Mindy lost count. How many words had he strung together? And all directed at her. Whatever happened to the inarticulate cowboy type? Perhaps Bret had decided to give another side of his manipulative nature a chance.

"I wasn't raised to sit in bed eating bonbons," she told him. "As long as I own half of this place and as long as I'm staying here, I'll expect to be treated like an owner not a guest. I'll work just as hard as anyone else."

Bret shook his head. "I was afraid you'd take that attitude."

"Get used to it."

"Ranching isn't like other businesses. Cattle don't have a clear concept of weekends, and a dust storm like this can erase a decade of hard work."

"Until two weeks ago, I was a teacher. Nothing you throw at me will offer more challenge and more risk than teaching children how to think."

Bret took half a step toward her. The look in his eyes held a lot of emotion, but she couldn't tell whether his thoughts centered on kissing her or strangling her. Half of her mind urged her to close the distance and find out.

The logical half won for once. She backed away.

"I suppose you want a horse so you can pretend to help with the cattle," Brad said. "Let's get this straight right now so we don't have to go into it again.
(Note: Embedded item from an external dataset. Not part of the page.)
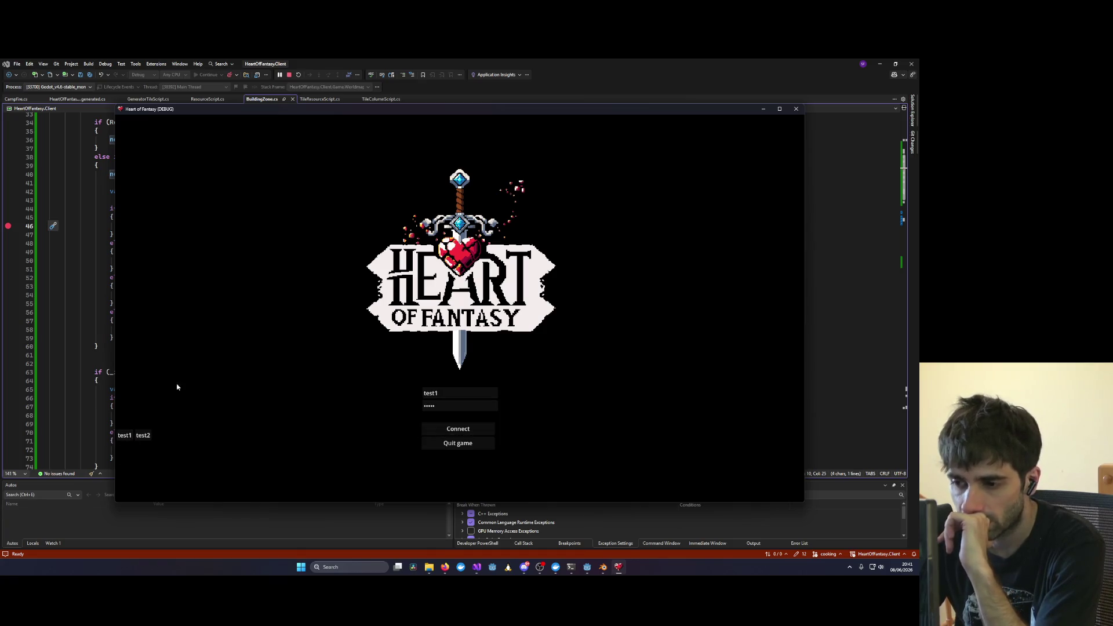
left_click(461, 451)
This isn't like one of those books where the rich rancher just happens to have a couple of perfectly trained horses that need to be ridden for exercise. We do most of our work with trucks and all-terrain vehicles. You're welcome to take one of those out, but if you wreck it, I'll take it out of your half of the ranch."
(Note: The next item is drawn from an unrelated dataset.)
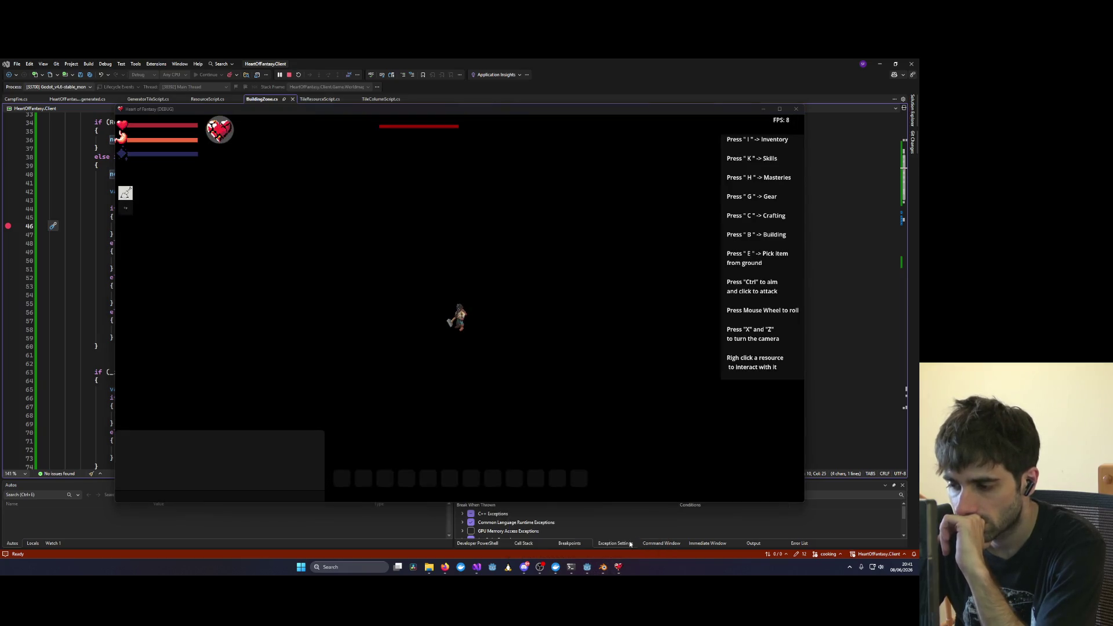
left_click(586, 568)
"Don't worry about me. I'll find something to do."

"That's what I'm afraid of."

"Are you two going to gab all night or do you want something to eat?" Sharon plunked a huge bowl of spaghetti on the dining room table then followed with an almost equally huge tureen of sauce.

"I'll be there in five minutes," Bret said. Without another word to Mindy, he turned and strode to his room.

"So what you going to do?" Sharon asked her as soon as Bret was out of sight, and out of hearing.

"I beg your pardon."

"It's no secret. You've got yourself half a ranch. You can sell out to Bret, or you can try to find someone else who'll take your interest off your hands. You'd want to find someone with a good lawyer, though. Bret wants this place bad, and he won't go easy no matter what you do with your half."

"Oh?" Evidently Bret had passed word of her aunt's will to the staff. Probably to give him an opportunity to position the news just right. "I don't know what I can do."

"As if you have a whole lot of choices." Sharon didn't sneer at her. Not quite.

"What do you mean by that?"

"That man always gets what he wants. He'll talk you out of your half quick enough."

Mindy bristled. She had begun to revise her estimate of Bret. Sharon's words put her back on track and also let her know exactly what the staff thought of her--helpless and ineffectual. She'd change their opinion.

"We'll see about that."

"Sure." Sharon turned on her heel and returned to her kitchen.